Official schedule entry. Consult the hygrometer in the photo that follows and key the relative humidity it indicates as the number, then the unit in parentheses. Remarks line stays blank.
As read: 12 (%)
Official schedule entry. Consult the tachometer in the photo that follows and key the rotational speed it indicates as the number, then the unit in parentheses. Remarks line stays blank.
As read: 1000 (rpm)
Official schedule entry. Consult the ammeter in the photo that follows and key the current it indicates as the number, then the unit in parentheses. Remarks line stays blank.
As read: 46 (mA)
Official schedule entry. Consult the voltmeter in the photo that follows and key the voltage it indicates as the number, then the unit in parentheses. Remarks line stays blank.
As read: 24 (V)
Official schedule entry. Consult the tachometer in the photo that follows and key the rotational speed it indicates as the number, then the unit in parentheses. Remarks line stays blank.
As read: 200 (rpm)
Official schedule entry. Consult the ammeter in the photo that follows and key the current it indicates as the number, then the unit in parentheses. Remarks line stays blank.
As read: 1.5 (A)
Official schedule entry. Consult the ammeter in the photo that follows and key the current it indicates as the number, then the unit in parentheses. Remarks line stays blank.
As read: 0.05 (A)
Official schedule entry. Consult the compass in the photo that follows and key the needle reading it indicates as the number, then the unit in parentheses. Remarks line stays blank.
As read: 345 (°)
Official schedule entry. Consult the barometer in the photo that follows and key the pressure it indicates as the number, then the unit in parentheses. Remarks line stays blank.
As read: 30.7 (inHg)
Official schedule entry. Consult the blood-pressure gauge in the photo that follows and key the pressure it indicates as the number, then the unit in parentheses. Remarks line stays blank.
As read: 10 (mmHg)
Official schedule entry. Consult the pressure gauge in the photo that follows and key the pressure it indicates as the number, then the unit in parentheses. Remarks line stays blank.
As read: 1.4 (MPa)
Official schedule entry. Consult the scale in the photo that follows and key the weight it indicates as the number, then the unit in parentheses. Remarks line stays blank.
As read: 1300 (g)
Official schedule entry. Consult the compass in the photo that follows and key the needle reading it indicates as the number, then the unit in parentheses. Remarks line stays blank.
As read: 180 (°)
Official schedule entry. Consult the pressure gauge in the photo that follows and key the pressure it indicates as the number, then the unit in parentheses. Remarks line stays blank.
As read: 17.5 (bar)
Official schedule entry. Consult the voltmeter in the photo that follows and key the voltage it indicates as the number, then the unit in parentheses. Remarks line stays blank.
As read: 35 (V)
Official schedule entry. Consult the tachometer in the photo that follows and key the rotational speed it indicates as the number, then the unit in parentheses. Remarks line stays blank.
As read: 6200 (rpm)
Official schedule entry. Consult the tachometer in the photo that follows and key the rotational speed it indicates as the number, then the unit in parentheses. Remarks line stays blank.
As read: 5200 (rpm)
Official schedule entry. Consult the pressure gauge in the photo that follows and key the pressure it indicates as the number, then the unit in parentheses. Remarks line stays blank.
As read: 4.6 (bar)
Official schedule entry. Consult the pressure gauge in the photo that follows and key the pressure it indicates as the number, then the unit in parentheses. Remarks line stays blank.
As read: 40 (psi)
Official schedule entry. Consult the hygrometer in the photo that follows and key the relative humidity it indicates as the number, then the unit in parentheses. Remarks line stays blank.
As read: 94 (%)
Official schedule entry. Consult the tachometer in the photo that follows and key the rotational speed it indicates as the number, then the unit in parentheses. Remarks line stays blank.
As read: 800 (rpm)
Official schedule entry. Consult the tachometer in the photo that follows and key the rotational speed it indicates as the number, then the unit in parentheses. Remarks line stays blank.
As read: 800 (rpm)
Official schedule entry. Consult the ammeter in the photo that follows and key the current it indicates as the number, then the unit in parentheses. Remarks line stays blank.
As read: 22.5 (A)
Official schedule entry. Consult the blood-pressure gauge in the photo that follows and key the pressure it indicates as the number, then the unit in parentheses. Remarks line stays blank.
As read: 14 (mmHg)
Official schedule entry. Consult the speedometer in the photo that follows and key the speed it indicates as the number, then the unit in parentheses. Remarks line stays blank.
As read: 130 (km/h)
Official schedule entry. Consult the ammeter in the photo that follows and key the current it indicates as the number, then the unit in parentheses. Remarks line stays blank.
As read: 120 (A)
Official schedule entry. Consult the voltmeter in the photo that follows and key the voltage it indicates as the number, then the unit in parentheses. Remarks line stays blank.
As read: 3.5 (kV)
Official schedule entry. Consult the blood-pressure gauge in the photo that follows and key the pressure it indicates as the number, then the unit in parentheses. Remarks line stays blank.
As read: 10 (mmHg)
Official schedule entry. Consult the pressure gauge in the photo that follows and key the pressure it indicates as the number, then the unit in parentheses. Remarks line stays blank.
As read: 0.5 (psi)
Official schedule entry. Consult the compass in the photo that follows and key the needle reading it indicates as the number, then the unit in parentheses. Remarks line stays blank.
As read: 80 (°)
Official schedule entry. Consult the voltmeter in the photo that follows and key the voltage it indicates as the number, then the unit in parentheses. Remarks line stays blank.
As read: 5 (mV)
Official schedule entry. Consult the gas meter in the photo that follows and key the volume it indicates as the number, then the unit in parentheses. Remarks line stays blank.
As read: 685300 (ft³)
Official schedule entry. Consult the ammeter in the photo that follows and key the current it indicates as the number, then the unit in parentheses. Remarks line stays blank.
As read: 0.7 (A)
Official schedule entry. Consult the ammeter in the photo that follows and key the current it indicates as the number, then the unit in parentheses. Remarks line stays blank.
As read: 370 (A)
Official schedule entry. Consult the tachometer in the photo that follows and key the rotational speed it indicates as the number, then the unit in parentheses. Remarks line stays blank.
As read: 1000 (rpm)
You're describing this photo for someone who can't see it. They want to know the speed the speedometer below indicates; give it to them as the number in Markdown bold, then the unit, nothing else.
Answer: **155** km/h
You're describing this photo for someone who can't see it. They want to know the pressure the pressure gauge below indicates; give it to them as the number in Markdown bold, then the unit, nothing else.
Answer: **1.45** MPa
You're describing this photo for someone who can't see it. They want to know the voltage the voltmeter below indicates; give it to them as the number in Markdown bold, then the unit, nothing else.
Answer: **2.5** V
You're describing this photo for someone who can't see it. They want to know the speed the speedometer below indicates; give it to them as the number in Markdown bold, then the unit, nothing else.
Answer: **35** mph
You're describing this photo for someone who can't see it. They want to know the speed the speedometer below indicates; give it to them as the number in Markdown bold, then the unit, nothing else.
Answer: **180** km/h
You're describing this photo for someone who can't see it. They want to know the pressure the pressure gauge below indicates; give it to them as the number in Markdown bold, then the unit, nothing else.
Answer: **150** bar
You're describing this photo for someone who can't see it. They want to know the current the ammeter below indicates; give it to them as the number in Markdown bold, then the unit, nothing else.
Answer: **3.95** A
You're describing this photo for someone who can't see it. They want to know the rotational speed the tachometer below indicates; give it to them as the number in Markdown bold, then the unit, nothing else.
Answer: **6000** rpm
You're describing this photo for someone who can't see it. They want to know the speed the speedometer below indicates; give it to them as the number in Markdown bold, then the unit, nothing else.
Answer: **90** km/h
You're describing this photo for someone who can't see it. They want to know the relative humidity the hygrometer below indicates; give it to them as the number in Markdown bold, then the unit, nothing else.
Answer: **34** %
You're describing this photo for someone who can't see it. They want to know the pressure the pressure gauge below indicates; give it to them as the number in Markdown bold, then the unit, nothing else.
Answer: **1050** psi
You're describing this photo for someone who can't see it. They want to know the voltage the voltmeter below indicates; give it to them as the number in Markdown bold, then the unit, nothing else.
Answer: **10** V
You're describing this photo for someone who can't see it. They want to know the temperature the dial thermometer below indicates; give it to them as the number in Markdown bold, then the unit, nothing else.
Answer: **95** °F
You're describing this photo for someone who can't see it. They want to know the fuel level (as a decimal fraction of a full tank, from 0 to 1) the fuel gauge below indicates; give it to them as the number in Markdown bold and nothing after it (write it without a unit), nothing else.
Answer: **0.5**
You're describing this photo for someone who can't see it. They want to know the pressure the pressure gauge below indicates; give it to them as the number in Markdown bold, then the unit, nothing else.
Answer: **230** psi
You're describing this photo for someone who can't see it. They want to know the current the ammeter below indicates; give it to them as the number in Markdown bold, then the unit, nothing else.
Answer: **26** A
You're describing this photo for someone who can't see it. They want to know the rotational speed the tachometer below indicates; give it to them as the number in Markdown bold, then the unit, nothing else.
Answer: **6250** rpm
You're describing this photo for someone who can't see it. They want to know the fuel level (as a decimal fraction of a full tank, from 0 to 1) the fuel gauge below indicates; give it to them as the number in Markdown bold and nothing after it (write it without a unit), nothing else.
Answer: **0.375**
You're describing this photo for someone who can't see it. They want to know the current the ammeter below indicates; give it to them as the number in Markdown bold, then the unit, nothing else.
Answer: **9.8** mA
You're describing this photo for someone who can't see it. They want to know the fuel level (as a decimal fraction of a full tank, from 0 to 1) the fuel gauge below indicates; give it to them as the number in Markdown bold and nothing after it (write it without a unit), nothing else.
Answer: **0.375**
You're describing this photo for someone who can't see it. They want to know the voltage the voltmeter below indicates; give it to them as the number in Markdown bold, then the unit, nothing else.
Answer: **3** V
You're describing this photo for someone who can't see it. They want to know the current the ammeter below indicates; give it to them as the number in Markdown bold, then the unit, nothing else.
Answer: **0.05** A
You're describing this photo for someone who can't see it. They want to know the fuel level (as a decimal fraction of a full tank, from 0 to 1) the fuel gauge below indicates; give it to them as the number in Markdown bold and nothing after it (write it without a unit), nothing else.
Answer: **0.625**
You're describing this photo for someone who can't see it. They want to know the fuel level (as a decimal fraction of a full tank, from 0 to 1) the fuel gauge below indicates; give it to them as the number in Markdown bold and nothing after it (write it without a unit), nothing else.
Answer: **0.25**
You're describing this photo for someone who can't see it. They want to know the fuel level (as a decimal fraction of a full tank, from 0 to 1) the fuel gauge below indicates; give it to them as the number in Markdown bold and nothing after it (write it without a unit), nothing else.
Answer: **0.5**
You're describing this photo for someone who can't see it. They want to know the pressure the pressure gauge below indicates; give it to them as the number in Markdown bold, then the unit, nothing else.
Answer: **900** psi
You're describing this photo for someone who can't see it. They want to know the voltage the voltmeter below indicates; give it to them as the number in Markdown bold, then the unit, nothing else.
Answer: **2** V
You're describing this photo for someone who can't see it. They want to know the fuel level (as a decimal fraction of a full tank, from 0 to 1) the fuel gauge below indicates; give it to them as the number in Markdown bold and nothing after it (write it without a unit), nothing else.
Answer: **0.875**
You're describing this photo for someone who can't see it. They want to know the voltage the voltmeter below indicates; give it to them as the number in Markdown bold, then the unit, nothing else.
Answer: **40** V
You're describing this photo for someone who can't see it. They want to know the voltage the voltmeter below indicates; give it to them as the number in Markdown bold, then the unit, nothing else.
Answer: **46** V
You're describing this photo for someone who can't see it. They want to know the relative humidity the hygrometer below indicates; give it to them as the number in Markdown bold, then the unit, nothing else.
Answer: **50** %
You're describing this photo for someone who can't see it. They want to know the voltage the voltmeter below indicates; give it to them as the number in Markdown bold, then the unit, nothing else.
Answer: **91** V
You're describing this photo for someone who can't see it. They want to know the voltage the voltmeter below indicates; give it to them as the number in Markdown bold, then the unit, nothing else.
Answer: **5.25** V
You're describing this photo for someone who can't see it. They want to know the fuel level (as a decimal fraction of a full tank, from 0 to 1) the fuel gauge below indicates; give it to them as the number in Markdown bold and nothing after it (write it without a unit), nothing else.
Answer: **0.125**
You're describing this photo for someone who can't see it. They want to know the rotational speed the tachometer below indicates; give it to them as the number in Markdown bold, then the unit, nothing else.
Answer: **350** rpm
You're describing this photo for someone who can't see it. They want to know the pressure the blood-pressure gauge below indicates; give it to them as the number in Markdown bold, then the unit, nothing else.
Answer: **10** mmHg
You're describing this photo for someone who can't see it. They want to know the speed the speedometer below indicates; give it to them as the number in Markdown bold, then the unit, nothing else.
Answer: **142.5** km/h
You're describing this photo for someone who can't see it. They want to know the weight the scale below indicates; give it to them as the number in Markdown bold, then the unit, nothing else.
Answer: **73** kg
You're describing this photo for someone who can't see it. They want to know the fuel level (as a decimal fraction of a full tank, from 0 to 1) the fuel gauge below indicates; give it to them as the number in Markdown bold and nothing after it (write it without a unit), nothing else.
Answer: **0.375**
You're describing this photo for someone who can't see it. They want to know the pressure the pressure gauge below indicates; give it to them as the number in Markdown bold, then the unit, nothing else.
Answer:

============

Copy the listing above word for word, starting at the line that contains "know the weight" and ending at the final line of the listing.

* _EXERCISE SOLUTION_:
You're describing this photo for someone who can't see it. They want to know the weight the scale below indicates; give it to them as the number in Markdown bold, then the unit, nothing else.
Answer: **73** kg
You're describing this photo for someone who can't see it. They want to know the fuel level (as a decimal fraction of a full tank, from 0 to 1) the fuel gauge below indicates; give it to them as the number in Markdown bold and nothing after it (write it without a unit), nothing else.
Answer: **0.375**
You're describing this photo for someone who can't see it. They want to know the pressure the pressure gauge below indicates; give it to them as the number in Markdown bold, then the unit, nothing else.
Answer:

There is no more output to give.